Review the gtsummary definition vignette for information on .$table_styling objects.

rows argument

The rows argument accepts a predicate expression that is used to specify rows to apply formatting. The expression must evaluate to a logical when evaluated in x$table_body. For example, to apply formatting to the age rows pass rows = variable == "age". A vector of row numbers is NOT acceptable.

A couple of things to note when using the rows argument.

  1. You can use saved objects to create the predicate argument, e.g. rows = variable == letters[1].

  2. The saved object cannot share a name with a column in x$table_body. The reason for this is that in tbl_merge() the columns are renamed, and the renaming process cannot disambiguate the variable column from an external object named variable in the following expression rows = .data$variable = .env$variable.
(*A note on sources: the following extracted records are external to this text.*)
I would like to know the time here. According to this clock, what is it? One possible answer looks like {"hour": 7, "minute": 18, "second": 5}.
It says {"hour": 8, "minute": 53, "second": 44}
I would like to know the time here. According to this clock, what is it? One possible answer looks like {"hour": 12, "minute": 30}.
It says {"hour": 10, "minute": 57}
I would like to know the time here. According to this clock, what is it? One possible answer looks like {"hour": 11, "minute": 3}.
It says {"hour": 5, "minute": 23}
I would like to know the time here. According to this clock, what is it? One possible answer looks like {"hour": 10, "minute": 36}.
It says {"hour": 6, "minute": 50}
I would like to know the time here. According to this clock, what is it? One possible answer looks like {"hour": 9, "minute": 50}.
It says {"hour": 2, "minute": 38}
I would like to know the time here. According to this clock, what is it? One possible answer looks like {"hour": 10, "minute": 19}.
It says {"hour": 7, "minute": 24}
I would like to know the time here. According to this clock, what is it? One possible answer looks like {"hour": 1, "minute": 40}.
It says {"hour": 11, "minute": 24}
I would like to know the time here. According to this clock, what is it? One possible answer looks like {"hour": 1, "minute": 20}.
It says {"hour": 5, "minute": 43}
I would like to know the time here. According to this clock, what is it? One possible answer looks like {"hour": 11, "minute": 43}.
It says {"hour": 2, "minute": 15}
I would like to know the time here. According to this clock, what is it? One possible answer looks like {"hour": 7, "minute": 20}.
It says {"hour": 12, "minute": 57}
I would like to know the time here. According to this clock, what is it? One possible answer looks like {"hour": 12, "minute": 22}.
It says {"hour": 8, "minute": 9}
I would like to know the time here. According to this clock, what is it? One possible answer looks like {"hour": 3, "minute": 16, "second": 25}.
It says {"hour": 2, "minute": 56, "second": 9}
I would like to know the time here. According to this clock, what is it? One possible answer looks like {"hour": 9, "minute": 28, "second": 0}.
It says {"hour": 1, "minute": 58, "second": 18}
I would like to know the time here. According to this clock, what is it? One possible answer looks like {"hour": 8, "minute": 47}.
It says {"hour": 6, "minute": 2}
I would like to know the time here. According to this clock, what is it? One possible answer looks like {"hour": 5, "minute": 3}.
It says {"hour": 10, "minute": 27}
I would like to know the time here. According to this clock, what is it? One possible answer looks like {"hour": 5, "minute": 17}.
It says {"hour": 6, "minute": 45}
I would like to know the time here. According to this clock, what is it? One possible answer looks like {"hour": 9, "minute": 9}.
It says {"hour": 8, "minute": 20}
cols_merge_pattern argument

There are planned updates to the implementation of column merging. Currently, this function replaces the numeric column with a formatted character column following cols_merge_pattern=. Once gt::cols_merge() gains the rows= argument the implementation will be updated to use it, which will keep numeric columns numeric. For the vast majority of users, the planned change will be go unnoticed.

If this functionality is used in conjunction with tbl_stack() (which includes tbl_uvregression()), there is potential issue with printing. When columns are stack AND when the column-merging is defined with a quosure, you may run into issues due to the loss of the environment when 2 or more quosures are combined. If the expression version of the quosure is the same as the quosure (i.e. no evaluated objects), there should be no issues. Regardless, this argument is used internally with care, and it is not recommended for users.